**Directive**. Your task is to give the number of lines below that contain "Mile". Give no other text.

Saved entries:
|---|

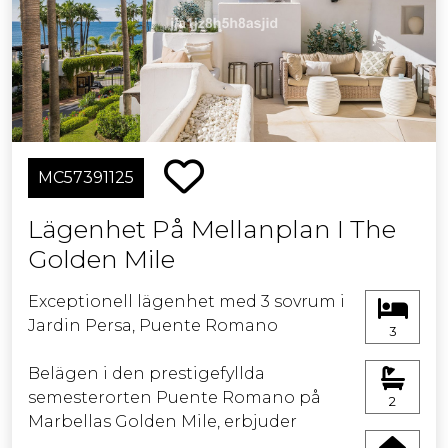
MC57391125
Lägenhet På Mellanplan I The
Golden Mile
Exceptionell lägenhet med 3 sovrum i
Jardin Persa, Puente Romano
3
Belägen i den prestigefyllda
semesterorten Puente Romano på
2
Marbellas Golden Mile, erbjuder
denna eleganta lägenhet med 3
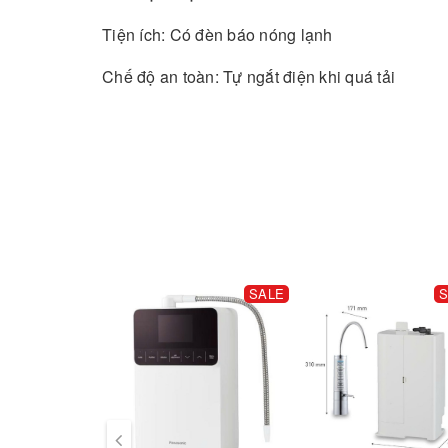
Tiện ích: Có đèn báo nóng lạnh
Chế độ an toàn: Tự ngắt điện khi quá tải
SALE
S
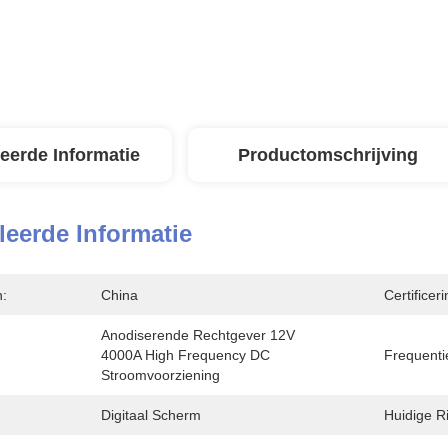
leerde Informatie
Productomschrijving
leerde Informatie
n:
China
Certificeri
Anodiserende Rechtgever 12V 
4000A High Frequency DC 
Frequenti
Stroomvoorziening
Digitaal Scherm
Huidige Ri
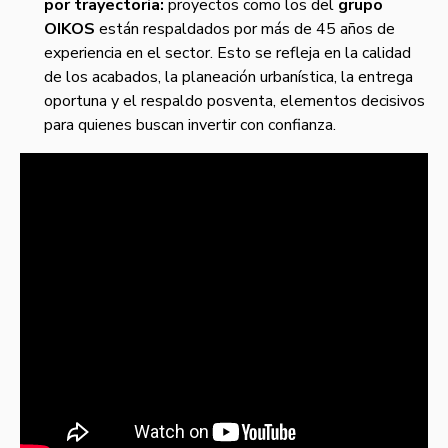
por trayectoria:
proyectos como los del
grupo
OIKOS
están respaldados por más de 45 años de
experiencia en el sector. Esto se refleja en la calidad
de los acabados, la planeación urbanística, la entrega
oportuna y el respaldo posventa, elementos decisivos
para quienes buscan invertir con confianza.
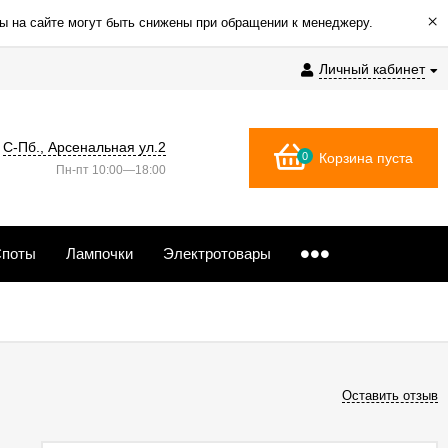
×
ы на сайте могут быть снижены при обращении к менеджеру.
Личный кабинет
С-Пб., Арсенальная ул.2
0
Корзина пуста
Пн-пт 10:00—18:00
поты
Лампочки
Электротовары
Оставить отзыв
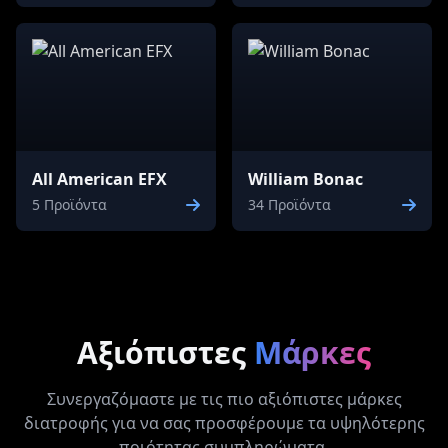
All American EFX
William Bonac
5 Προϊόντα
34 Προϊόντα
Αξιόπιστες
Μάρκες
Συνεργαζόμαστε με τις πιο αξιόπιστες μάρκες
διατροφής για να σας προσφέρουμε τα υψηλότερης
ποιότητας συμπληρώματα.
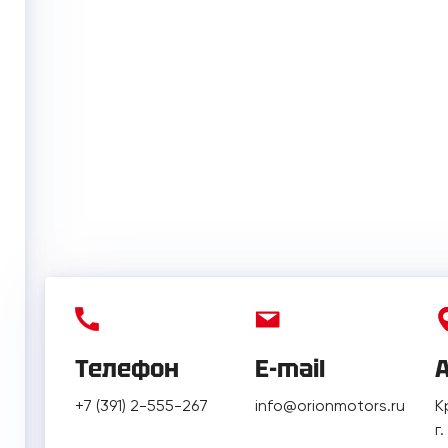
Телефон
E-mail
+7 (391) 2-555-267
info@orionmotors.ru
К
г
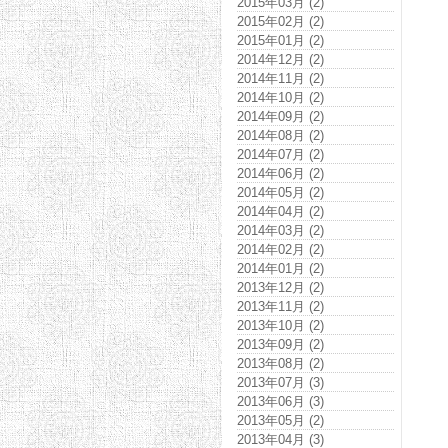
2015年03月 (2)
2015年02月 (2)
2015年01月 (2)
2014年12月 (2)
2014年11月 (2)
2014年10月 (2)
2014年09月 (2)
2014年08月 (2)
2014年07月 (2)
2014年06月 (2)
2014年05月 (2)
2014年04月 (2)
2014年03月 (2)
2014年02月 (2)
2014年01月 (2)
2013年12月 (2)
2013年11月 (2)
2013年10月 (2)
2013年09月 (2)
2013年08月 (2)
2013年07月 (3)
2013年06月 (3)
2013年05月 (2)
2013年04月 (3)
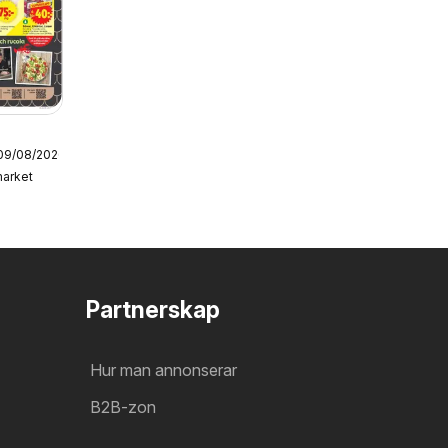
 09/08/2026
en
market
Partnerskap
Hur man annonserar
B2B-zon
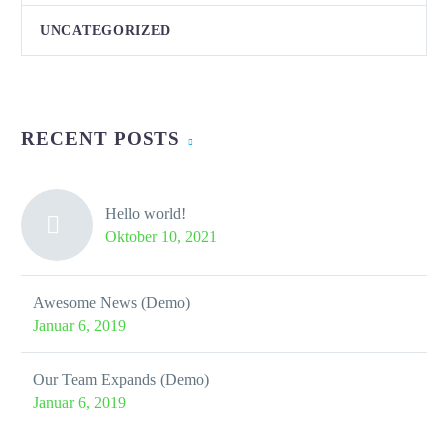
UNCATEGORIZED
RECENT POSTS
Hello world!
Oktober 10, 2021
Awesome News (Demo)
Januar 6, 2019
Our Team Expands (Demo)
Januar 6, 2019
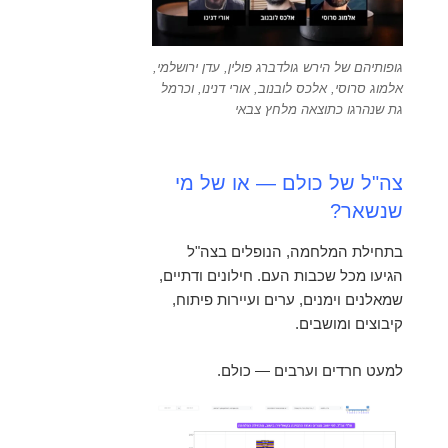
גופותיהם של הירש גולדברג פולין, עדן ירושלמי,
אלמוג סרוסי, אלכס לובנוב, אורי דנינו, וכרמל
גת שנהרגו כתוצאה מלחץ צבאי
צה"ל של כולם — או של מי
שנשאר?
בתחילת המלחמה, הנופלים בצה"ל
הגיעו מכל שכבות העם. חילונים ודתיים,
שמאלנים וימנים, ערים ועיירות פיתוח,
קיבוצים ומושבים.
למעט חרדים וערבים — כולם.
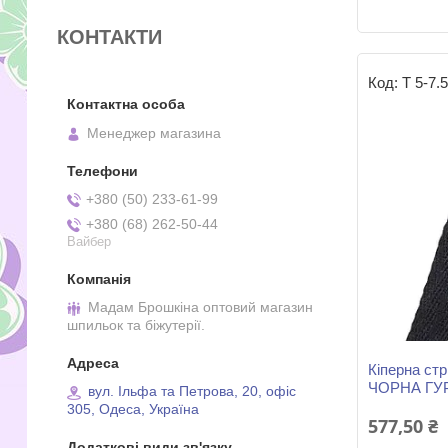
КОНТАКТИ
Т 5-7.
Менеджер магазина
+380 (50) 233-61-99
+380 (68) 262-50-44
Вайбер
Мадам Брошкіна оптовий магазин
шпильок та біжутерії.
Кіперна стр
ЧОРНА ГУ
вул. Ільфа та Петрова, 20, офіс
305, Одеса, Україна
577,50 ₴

|---|

**Exercise solution**. 2